Making research notes public is a perfect way to get around the quandary. As long as one is researching something interesting–and if you don’t find the topic of your own research interesting, it might be time for you to change topics–the research notes blogger will have something to blog about. Their posts will not be life changing, nor will they upturn their chosen field. Their appeal will be limited to those interested in the period or the topic being researched. But those people will be glad and grateful to read the connections historians are making and the sources they are discovering in real time, just as I am glad to have discovered 1616.
 The rebellion is the subject of innumerable poems, plays, essays from the last four dynasties of Chinese history, and today, has become the subject of television soap operas, graphic novels, and blockbuster movies as well. No history of the war itself has been written in English; E. G. Pulleyblank’s The Background of the Rebellion of An Lu-Shan (London: Oxford University Press, 1955), and “The An Lu-Shan Rebellion and the Origins of Chronic Militarism in Late T’ang China”, in Perry & Smith, Essays on T’ang Society (Leiden: E. J. Brill, 1976) are still, more than a half century later, the definitive (if sparse) English language accounts.

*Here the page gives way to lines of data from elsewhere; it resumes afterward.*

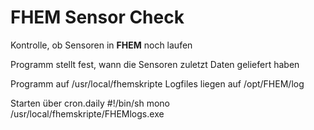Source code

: # FHEM Sensor Check
Kontrolle, ob Sensoren in **FHEM** noch laufen

Programm stellt fest, wann die Sensoren zuletzt Daten geliefert haben

Programm auf 		/usr/local/fhemskripte
Logfiles liegen auf	/opt/FHEM/log

Starten über cron.daily
	#!/bin/sh
	mono /usr/local/fhemskripte/FHEMlogs.exe

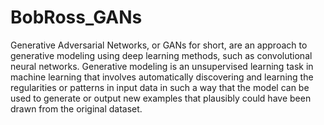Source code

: # BobRoss_GANs
Generative Adversarial Networks, or GANs for short, are an approach to generative modeling using deep learning methods, such as convolutional neural networks.  Generative modeling is an unsupervised learning task in machine learning that involves automatically discovering and learning the regularities or patterns in input data in such a way that the model can be used to generate or output new examples that plausibly could have been drawn from the original dataset.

 Alexander Kafka, “How the Monkey Cage Went Ape,” Chronicle of Higher Education, 10 January 2015.
 Jon Mooallem, “American Hippopotamus,” Atavist 32, December 2013 iss.
 For example, see B.A. Friedman, “The Battle of Gallipoli,” Strategy Bridge, 24 April, 2015; James Palmer, “A People’s Friendship,” China File, 18 January, 2016.
 Deborah Cohen and Peter Mandler, “AHR Exchange: The History Manifesto Critique,” American Historical Review 120, no. 2 (April 2015), 540, n. 31
 Morgan Pitelka, “The Geography of Ieaysu’s Career,” 1616, 11 January 2016; “A Profoundly International Age,” 1616, 16 January 2015; “The Man Who Was Meant to Unify Japan,” 1616, 25 January 2015
 This would be quite easy to do. After citing the primary sources he points to in my own discussion, I would probably write something like: “Credit must be given to Morgan Pitelka for leading me to these sources in “A Profoundly International Age,” 1616 (blogpost), originally posted January 16, 2015, http://spectacularaccumulation.com/1616/2016/1/16/a-profoundly-international-age.
My hope is that this practice will go mainstream, knocking down the other worry historians have about sharing their notes publicly: that others will steal the research they make public. Personally I think this is the wrong way to look at it—by publishing a blog you post you should be stamping your name on an idea, Writing a short blog should be the first thing any historian does when they stumble across an insight they would like credit for.